Dataset rows
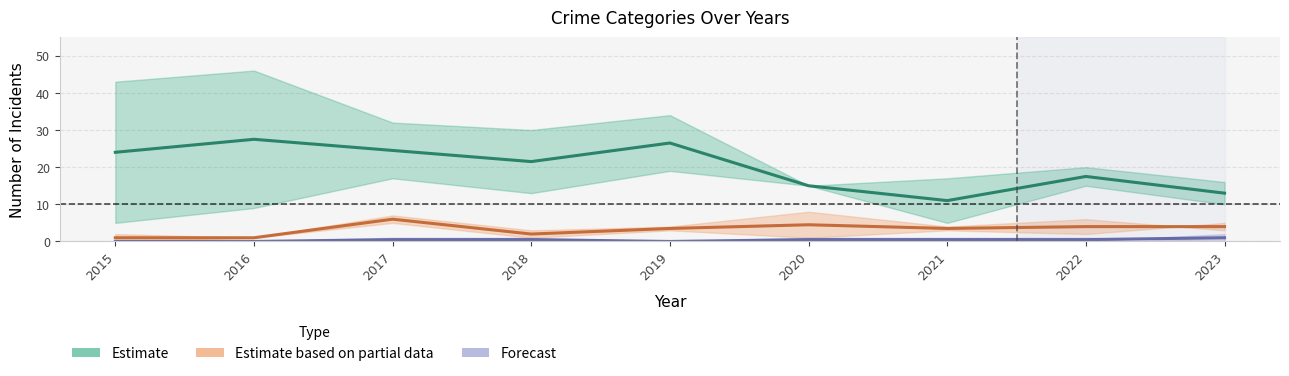

What is the difference between the maximum and minimum values in the Estimate based on partial data (Agg. Battery & Assault) series?

5.0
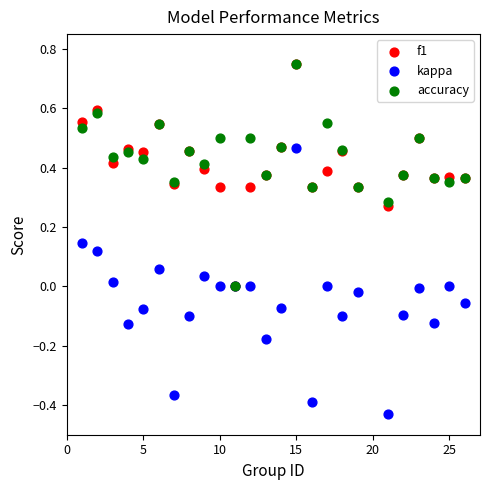

What are all the series names shown in the legend?

f1, kappa, accuracy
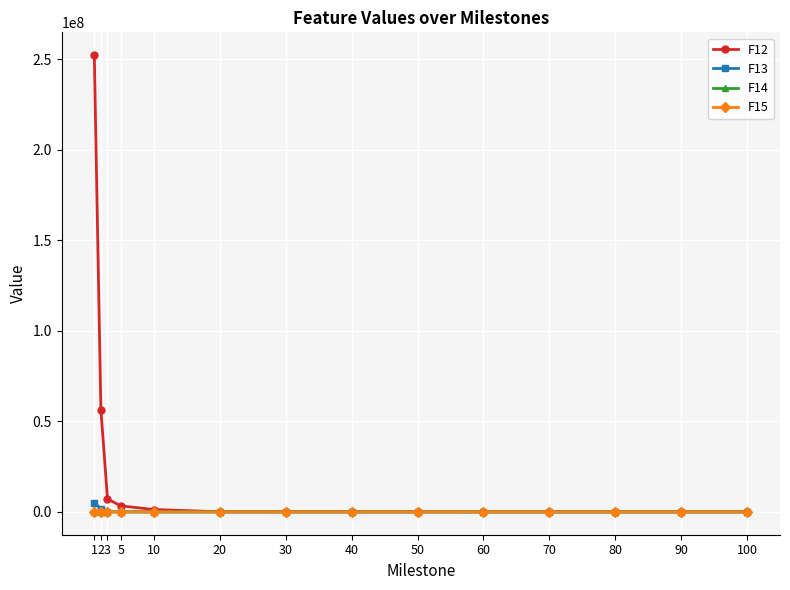

Which series ends up on top after the final intersection of F15 and F14?

F14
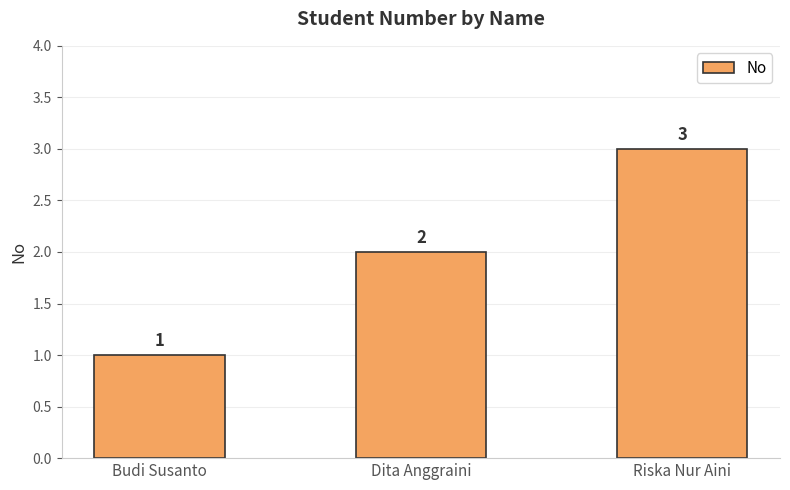

What is the change in value from Budi Susanto to Dita Anggraini?

+1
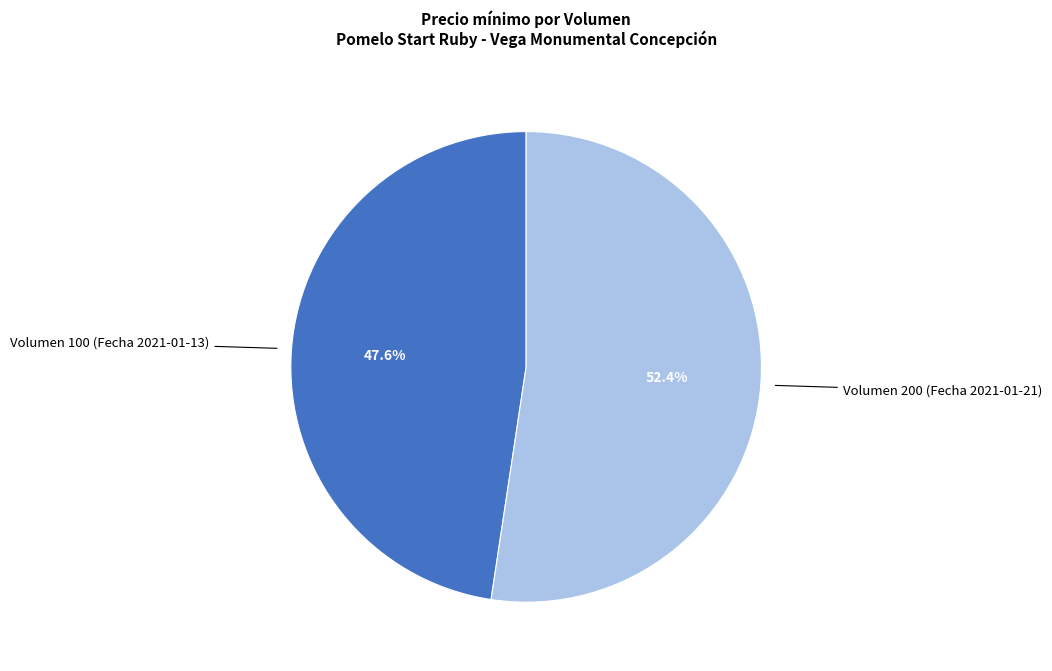

Is there any slice that represents more than half of the pie?

Yes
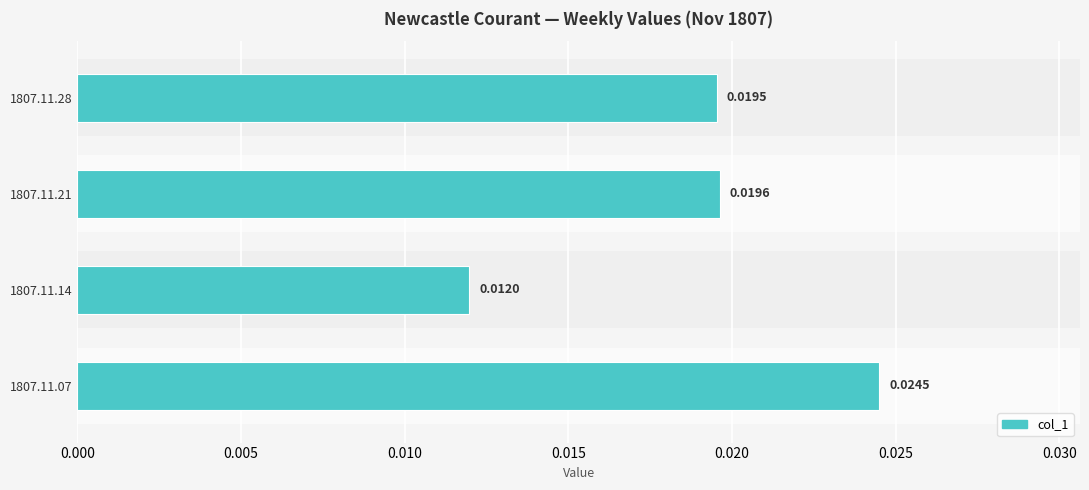

What is the sum of all values?

0.1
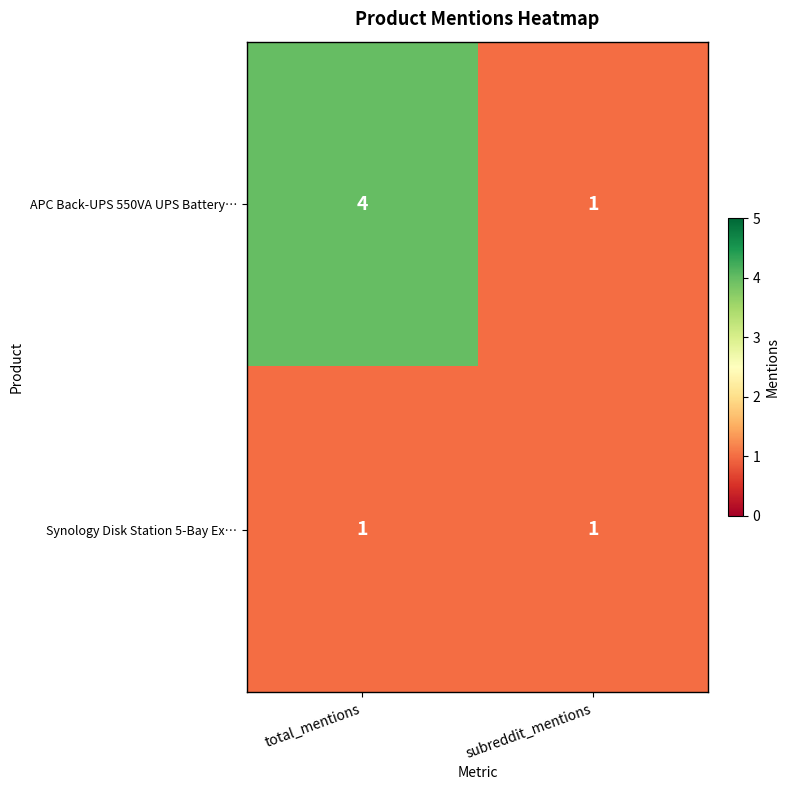

The Synology Disk Station 5-Bay Ex… series shows 0 at subreddit_mentions. True or false?

False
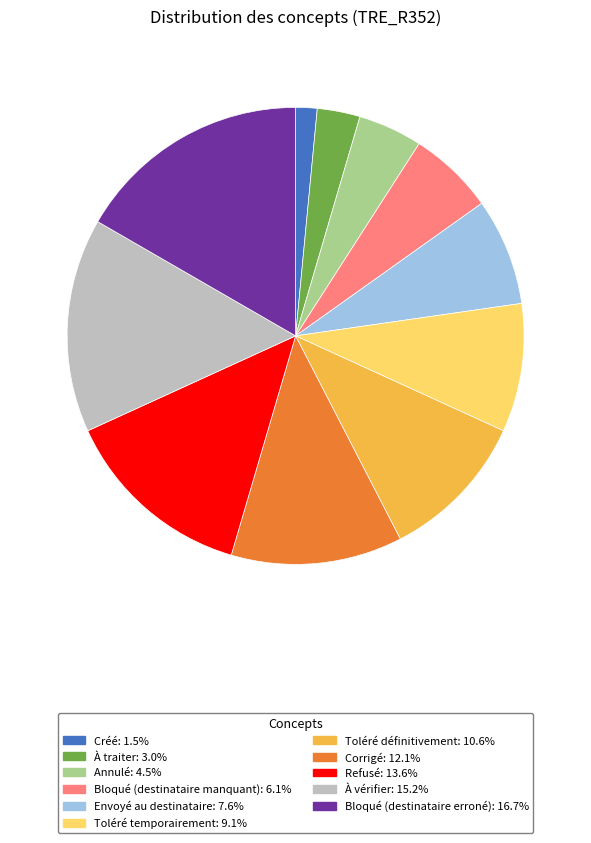

Is the sum of Toléré définitivement and Créé greater than half?

No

EXERCISE DETAILS:
Can you recast the rows from the line containing "What is the change" through the end of the rows, inclusive, as a JSON list of strings with one string per line? Leave out the blank lines and the picture lines.

SOLVED PROBLEM:
[
  "What is the change in value from Budi Susanto to Dita Anggraini?",
  "+1",
  "Is there any slice that represents more than half of the pie?",
  "Yes",
  "What is the sum of all values?",
  "0.1",
  "The Synology Disk Station 5-Bay Ex… series shows 0 at subreddit_mentions. True or false?",
  "False",
  "Is the sum of Toléré définitivement and Créé greater than half?",
  "No"
]